Robotic Arm Testing

This project is elaborated based on an open-sourced benchmark and learning-environment for robotic manipulation: BulletArm. BulletArm builds upon PyBullet, providing a diverse set of tools tailored to robotic manipulation simulations.

In BulletArm, a visual-based agent is used to interact with the environment. BulletArm uses a non-differentiable renderer to obtain heightmaps from the workspace as the observation of the environment.

The environment containing a robot arm, a camera, and a workspace(Credit to authors of BulletArm).

DQN takes heightmaps as input and outputs a q value map, it indicates the desired action of the robotic arm(action = [x, y, rotation], x and y are the postion the arm should reach to, rotation is the degree of the end-effector) that the agent should execute. (e.g.

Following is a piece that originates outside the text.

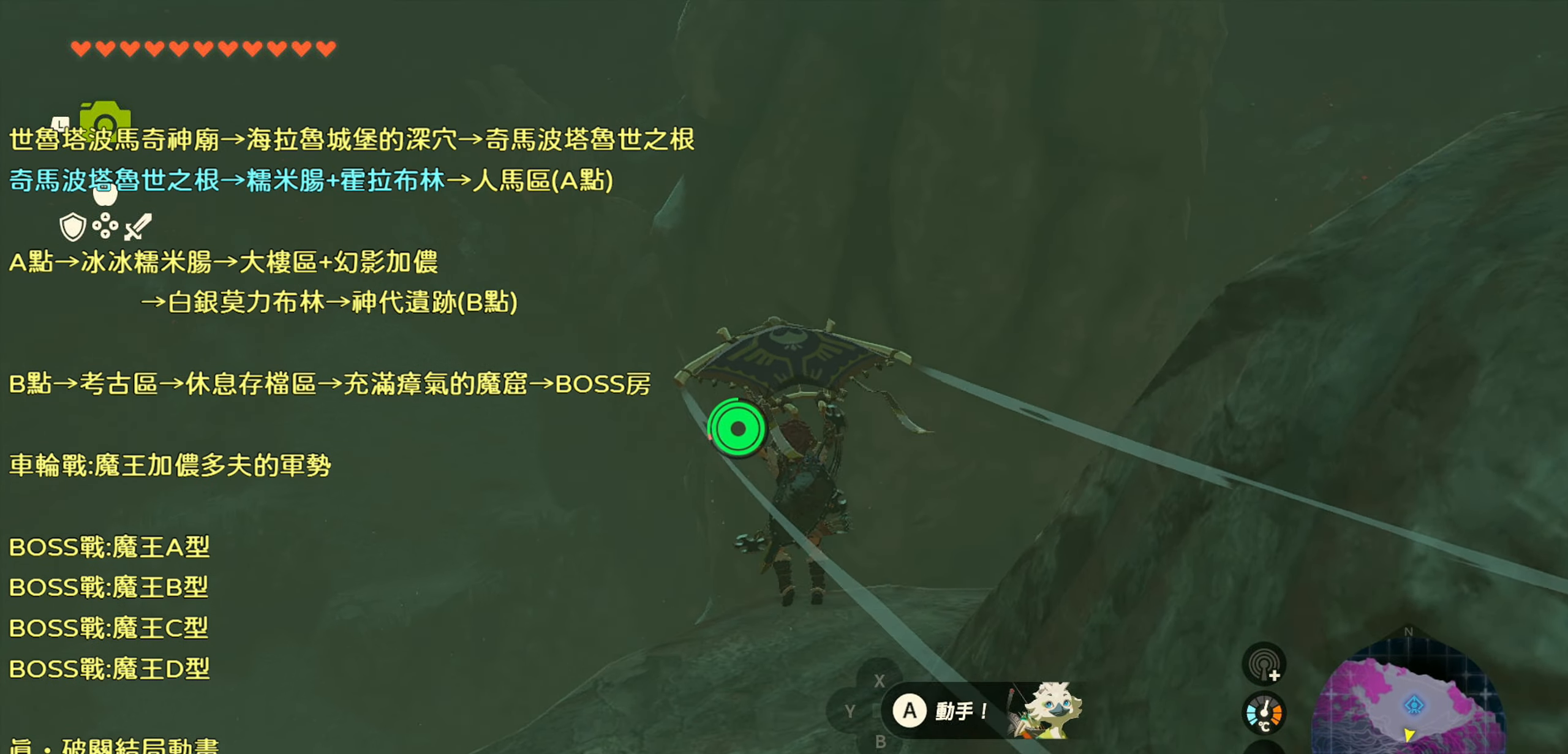
{"buttons": [], "left_stick": "up", "right_stick": "down", "events": [[117, "right_stick", "down"]]}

The x,y position of the max element on the q value map represents the desired).

An example image of observation(Left), and an example image of q value map(Right).

Our motivation is to find out the relationship between the initial workspace layout and the agent’s successful rate. Unlike other applictions of adversarial attacks that add perturbations on the input image, we aim at searching for a vulnerable layout of the workspace, which increase the failing rate of the agent.

To achieve it, a differentiable renderer should be introduced to replace the original one, thus we used redner, a differentiable renderer that can take the derivatives of rendering outputs with respect to arbitrary scene parameters. This enhancement facilitates direct optimization of the model using backpropagation algorithms.

The same layout with three different actions suggested by DQN. It is observed that the agent fails, but it is not due to imprecision(Blue dots denote a success attempt, red dots denote a failed attempt).

For the object grasping task investigation, experiments conducted within the Bulletarm robotic framework demonstrated that the effect of a given action on the environment is deterministic. Moreover, it was observed that the boundaries between success and failure within the action space are non-robust.